[Saved data entries]
- - - - -
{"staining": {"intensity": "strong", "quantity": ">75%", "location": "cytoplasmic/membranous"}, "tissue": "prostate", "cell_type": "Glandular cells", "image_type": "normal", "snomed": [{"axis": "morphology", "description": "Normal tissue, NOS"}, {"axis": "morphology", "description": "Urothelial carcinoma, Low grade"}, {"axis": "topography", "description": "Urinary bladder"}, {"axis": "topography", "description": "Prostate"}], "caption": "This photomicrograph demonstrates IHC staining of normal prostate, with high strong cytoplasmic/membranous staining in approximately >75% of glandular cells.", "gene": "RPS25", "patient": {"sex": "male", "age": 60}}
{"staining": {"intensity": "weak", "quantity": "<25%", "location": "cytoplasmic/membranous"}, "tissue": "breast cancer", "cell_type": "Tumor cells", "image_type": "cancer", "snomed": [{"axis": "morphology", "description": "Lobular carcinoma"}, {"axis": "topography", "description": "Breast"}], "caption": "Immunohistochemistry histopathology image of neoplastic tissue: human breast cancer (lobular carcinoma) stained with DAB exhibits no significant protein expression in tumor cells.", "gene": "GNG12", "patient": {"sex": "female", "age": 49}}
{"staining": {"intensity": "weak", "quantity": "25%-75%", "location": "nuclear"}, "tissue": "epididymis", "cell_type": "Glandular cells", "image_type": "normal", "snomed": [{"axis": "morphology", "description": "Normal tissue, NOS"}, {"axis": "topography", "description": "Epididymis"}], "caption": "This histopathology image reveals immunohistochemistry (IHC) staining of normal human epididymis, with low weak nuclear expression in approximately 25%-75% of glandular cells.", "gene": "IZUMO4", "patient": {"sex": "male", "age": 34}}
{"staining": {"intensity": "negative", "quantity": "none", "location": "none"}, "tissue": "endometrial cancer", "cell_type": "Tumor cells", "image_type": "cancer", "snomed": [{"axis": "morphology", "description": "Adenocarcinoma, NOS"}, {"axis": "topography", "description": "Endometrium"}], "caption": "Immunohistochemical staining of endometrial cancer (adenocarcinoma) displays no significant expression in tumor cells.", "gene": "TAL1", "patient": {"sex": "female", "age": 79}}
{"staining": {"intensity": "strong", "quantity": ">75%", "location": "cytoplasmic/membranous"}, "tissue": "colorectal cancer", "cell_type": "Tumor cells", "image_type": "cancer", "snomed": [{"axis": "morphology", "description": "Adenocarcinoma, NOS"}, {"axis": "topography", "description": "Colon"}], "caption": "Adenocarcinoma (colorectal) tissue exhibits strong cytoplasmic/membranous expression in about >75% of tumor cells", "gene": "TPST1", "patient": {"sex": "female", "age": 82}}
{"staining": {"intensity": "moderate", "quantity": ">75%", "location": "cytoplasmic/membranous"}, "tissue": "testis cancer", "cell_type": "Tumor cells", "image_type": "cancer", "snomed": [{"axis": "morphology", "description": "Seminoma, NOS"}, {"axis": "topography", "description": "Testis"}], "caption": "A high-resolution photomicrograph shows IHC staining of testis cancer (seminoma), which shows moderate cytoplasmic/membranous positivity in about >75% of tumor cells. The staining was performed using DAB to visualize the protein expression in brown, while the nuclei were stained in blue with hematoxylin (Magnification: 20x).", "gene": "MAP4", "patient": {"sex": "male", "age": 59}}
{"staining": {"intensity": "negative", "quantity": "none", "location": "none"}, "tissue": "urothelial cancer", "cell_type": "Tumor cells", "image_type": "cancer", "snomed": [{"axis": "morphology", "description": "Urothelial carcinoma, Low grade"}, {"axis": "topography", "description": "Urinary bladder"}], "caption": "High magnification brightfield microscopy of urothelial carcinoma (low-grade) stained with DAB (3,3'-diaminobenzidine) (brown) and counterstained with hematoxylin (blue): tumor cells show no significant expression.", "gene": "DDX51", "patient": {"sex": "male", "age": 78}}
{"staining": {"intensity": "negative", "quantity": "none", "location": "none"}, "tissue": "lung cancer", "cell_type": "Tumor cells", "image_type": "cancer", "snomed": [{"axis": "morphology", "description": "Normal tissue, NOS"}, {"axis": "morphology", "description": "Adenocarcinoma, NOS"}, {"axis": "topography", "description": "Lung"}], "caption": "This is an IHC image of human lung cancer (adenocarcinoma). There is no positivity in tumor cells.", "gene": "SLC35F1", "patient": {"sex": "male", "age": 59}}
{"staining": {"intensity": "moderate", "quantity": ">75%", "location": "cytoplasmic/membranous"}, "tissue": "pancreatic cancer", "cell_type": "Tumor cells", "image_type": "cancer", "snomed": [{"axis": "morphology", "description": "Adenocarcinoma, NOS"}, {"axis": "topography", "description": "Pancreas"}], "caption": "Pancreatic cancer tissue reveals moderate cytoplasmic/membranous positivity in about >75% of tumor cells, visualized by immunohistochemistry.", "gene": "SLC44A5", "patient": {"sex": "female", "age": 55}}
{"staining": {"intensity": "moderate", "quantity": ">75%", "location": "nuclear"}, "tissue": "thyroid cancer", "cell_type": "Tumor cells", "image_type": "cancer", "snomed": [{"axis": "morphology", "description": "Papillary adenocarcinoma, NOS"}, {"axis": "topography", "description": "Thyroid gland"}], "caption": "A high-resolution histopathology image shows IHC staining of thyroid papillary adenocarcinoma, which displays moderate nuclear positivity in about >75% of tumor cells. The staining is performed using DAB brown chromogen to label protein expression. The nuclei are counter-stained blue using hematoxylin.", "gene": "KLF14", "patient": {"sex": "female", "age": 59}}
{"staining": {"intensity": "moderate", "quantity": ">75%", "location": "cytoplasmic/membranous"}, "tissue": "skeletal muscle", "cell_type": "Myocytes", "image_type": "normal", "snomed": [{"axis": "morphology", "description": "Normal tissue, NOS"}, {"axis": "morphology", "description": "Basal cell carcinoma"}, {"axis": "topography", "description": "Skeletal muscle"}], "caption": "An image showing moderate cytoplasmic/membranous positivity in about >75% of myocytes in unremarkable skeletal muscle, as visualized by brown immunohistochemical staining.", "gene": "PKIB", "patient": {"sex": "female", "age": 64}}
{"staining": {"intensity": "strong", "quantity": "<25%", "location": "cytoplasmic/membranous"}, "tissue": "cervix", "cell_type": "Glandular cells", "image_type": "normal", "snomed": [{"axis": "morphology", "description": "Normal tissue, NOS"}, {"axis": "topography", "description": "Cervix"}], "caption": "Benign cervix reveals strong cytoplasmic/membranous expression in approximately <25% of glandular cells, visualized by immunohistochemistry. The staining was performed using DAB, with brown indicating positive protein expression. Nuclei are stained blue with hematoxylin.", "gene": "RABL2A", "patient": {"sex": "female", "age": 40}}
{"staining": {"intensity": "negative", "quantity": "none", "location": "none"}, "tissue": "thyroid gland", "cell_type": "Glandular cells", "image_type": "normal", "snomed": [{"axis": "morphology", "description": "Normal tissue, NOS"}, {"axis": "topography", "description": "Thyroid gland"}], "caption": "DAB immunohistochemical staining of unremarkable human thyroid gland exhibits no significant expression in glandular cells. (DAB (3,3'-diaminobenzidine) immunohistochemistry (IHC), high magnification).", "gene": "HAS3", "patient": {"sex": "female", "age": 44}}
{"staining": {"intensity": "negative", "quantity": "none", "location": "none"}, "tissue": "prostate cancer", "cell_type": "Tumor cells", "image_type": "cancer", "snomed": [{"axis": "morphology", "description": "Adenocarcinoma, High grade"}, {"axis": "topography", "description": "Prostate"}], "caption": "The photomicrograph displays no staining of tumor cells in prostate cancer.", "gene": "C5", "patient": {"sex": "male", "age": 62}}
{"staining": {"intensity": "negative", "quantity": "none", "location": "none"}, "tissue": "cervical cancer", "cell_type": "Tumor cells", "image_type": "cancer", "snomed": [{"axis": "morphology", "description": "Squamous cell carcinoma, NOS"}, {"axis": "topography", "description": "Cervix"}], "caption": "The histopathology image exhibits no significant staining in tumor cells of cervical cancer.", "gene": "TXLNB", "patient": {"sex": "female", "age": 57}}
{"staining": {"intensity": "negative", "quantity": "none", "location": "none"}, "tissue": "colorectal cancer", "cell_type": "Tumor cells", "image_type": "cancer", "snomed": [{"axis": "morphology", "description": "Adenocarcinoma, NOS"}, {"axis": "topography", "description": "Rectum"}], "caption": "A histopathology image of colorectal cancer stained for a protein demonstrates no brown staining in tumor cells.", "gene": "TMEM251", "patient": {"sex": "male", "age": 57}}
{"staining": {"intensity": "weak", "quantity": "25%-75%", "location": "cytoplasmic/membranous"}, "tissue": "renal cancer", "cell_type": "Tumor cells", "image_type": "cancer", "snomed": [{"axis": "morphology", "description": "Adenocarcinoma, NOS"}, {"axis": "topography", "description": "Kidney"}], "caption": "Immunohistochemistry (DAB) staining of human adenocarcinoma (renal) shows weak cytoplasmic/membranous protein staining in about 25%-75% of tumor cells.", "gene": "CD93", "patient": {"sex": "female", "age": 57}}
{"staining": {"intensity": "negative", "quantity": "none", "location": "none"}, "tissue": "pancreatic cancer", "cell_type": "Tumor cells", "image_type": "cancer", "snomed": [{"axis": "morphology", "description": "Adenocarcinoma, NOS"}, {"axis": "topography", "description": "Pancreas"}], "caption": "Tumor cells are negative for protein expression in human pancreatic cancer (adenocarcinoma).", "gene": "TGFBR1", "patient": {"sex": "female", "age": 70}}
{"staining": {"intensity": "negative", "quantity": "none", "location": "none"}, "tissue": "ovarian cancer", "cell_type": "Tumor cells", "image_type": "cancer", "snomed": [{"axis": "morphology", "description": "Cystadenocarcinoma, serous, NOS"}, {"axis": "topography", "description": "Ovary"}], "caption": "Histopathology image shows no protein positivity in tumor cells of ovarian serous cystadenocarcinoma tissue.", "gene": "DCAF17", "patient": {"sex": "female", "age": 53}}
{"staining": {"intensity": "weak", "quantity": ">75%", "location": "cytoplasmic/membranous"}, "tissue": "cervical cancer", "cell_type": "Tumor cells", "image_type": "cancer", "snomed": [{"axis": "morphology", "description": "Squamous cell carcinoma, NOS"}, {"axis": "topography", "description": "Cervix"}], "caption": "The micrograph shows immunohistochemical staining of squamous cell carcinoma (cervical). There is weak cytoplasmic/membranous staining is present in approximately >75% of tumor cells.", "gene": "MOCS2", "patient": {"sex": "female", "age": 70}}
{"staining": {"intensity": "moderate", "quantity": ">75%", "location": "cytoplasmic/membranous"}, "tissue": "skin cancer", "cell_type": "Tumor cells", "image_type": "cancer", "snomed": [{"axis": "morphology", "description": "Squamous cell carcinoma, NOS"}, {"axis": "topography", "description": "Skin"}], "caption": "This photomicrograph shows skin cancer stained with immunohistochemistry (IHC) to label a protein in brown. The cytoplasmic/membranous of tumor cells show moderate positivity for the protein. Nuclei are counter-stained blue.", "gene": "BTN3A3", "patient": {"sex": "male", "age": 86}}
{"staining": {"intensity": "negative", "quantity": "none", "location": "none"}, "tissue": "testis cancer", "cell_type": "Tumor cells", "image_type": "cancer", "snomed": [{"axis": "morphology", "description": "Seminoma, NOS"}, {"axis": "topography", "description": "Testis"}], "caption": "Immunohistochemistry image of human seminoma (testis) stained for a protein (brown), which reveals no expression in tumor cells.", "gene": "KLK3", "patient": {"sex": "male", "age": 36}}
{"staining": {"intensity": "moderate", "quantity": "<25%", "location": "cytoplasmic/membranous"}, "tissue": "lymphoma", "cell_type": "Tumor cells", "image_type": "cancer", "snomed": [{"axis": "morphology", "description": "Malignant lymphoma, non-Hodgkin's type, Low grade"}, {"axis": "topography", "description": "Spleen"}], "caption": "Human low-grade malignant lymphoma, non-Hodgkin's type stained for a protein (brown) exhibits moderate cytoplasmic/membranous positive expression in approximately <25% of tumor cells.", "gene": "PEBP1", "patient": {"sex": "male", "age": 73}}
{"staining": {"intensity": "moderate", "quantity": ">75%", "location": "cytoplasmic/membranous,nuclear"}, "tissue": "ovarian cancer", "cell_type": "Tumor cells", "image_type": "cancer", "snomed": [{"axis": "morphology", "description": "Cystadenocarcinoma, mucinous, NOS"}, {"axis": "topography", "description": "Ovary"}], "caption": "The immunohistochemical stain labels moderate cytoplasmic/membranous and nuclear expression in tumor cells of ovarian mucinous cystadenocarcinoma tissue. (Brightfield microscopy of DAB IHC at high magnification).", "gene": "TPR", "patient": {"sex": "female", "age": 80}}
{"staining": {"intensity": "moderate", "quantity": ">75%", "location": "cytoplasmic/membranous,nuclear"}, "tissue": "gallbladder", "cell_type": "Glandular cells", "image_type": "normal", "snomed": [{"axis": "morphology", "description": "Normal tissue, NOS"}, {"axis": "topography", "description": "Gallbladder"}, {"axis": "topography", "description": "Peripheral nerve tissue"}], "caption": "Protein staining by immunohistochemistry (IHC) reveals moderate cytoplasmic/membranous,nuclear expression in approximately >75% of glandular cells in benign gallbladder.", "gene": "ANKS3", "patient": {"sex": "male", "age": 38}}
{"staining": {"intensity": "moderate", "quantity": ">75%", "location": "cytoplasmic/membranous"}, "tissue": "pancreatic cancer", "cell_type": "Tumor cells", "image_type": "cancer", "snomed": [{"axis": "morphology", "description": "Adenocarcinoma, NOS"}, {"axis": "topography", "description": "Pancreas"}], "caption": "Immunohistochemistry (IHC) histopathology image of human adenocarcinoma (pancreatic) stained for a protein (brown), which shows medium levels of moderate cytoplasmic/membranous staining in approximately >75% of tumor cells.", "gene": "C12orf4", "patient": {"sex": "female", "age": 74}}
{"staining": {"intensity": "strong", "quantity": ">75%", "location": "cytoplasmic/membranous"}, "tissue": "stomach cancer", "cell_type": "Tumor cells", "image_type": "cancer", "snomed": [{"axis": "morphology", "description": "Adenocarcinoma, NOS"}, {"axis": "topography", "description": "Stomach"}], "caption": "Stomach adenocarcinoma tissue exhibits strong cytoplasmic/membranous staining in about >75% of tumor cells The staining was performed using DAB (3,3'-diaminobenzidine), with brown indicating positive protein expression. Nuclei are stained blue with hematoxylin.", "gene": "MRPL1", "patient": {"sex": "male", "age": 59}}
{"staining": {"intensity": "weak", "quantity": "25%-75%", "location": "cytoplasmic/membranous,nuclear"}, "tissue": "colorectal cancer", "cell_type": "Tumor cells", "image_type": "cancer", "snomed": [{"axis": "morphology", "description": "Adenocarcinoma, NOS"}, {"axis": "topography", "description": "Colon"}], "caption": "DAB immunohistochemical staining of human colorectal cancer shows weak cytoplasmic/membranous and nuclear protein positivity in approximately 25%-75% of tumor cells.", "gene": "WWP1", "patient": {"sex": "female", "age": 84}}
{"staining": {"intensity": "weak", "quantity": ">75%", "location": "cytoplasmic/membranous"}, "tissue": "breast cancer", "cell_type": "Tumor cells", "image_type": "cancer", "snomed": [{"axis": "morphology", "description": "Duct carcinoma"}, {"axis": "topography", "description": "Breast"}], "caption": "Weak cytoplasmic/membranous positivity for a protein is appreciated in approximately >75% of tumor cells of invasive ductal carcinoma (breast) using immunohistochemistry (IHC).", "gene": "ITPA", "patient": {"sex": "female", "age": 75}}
- - - - -
- WORK TO BE COMPLETED:
The line containing "image of neoplastic" marks the end: copy exactly every line from the top of the data above down to it, that line included.

- SOLUTION TO THIS TASK:
{"staining": {"intensity": "strong", "quantity": ">75%", "location": "cytoplasmic/membranous"}, "tissue": "prostate", "cell_type": "Glandular cells", "image_type": "normal", "snomed": [{"axis": "morphology", "description": "Normal tissue, NOS"}, {"axis": "morphology", "description": "Urothelial carcinoma, Low grade"}, {"axis": "topography", "description": "Urinary bladder"}, {"axis": "topography", "description": "Prostate"}], "caption": "This photomicrograph demonstrates IHC staining of normal prostate, with high strong cytoplasmic/membranous staining in approximately >75% of glandular cells.", "gene": "RPS25", "patient": {"sex": "male", "age": 60}}
{"staining": {"intensity": "weak", "quantity": "<25%", "location": "cytoplasmic/membranous"}, "tissue": "breast cancer", "cell_type": "Tumor cells", "image_type": "cancer", "snomed": [{"axis": "morphology", "description": "Lobular carcinoma"}, {"axis": "topography", "description": "Breast"}], "caption": "Immunohistochemistry histopathology image of neoplastic tissue: human breast cancer (lobular carcinoma) stained with DAB exhibits no significant protein expression in tumor cells.", "gene": "GNG12", "patient": {"sex": "female", "age": 49}}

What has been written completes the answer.